We, with other firms, had sued in SDNY a NYSE listed corportation that had gone bankrupt when its internal accounts had gone haywire. We sued on behalf of shareholders who had purchased the stock from the time the directors were aware that they had a problem until (quite a bit later) they revealed that they were in very serious trouble. Our judge was the late Whitman Knapp, an excellent human being. The defense was that the rot had set in slowly and out of sight and, as soon as they knew, the directors made the required disclosures. Judge Knapp in chambers referred to it as the “primal termite” defense (“Some primal termite knocked on wood, And tasted it, and found it good! And that is why your Cousin May, Fell through the parlor floor today” – Ogden Nash). We chose a jury, had put on our case, and were coming towards the close of their case.

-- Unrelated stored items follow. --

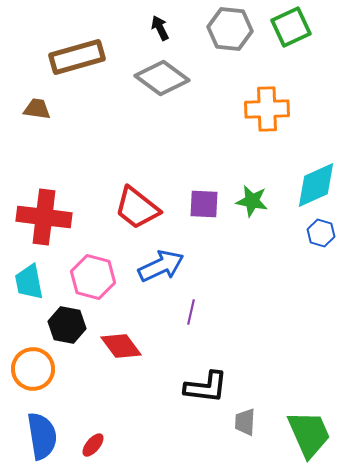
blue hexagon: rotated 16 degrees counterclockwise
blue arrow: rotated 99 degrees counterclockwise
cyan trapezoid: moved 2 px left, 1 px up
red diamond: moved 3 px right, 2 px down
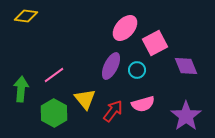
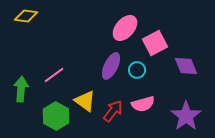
yellow triangle: moved 2 px down; rotated 15 degrees counterclockwise
green hexagon: moved 2 px right, 3 px down
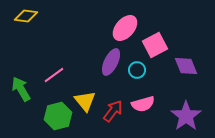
pink square: moved 2 px down
purple ellipse: moved 4 px up
green arrow: rotated 35 degrees counterclockwise
yellow triangle: rotated 15 degrees clockwise
green hexagon: moved 2 px right; rotated 16 degrees clockwise
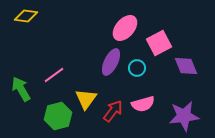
pink square: moved 4 px right, 2 px up
cyan circle: moved 2 px up
yellow triangle: moved 1 px right, 2 px up; rotated 15 degrees clockwise
purple star: moved 2 px left; rotated 28 degrees clockwise
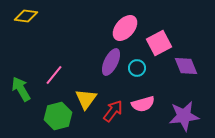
pink line: rotated 15 degrees counterclockwise
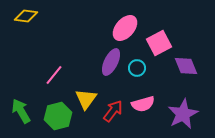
green arrow: moved 22 px down
purple star: moved 1 px left, 2 px up; rotated 20 degrees counterclockwise
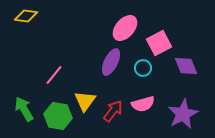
cyan circle: moved 6 px right
yellow triangle: moved 1 px left, 2 px down
green arrow: moved 3 px right, 2 px up
green hexagon: rotated 24 degrees clockwise
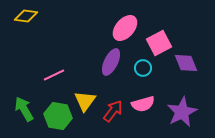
purple diamond: moved 3 px up
pink line: rotated 25 degrees clockwise
purple star: moved 1 px left, 2 px up
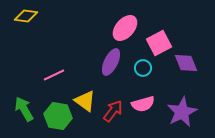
yellow triangle: rotated 30 degrees counterclockwise
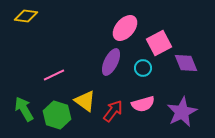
green hexagon: moved 1 px left, 1 px up; rotated 8 degrees clockwise
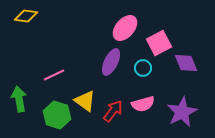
green arrow: moved 5 px left, 10 px up; rotated 20 degrees clockwise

Then, in chambers, defense counsel (Proskauer) said their clients were now willing to settle for the insurance but the insurance guys (who were of course in court every day) still thought their next witness, the defendant director with primary responsibility for oversight of the problem area, would make a great impression, and wanted to wait until he had testified and been cross-examined. Proskauer proposed that to get it over with they would tender him for a deposition outside the presence of the jury, and hoped that the insurance guys would then settle.
That director was my witness to cross, and I knew exactly what they were doing. I had taken over from my partner Eric almost at the end of discovery. When they provided their witness list and he was on it, I was very upset at Eric who had not deposed him. I got a quick report on the guy, and mirabile dictu he had pled to a fraud charge in state court in Texas some years previously. Conviction of fraud is always admissible to impeach a witness since it goes to the question of truth telling. They would settle if I knew, and otherwise not. I played with him for an hour, and then making a show of closing up my cross I said “one last thing, do you recall pleading guilty to fraud in Amarillo on such and such a date?”
They settled, and in chambers Whitman Knapp said he had read the deposition and was wondering whether to allow for the fee the hour I had spent teasing Proskauer. I said if I had waited until he was in front of the jury there would have been an extra dozen or more hours of billable trial time to be taken from the award. Knapp said “of course, but should they pay for you to amuse yourself?”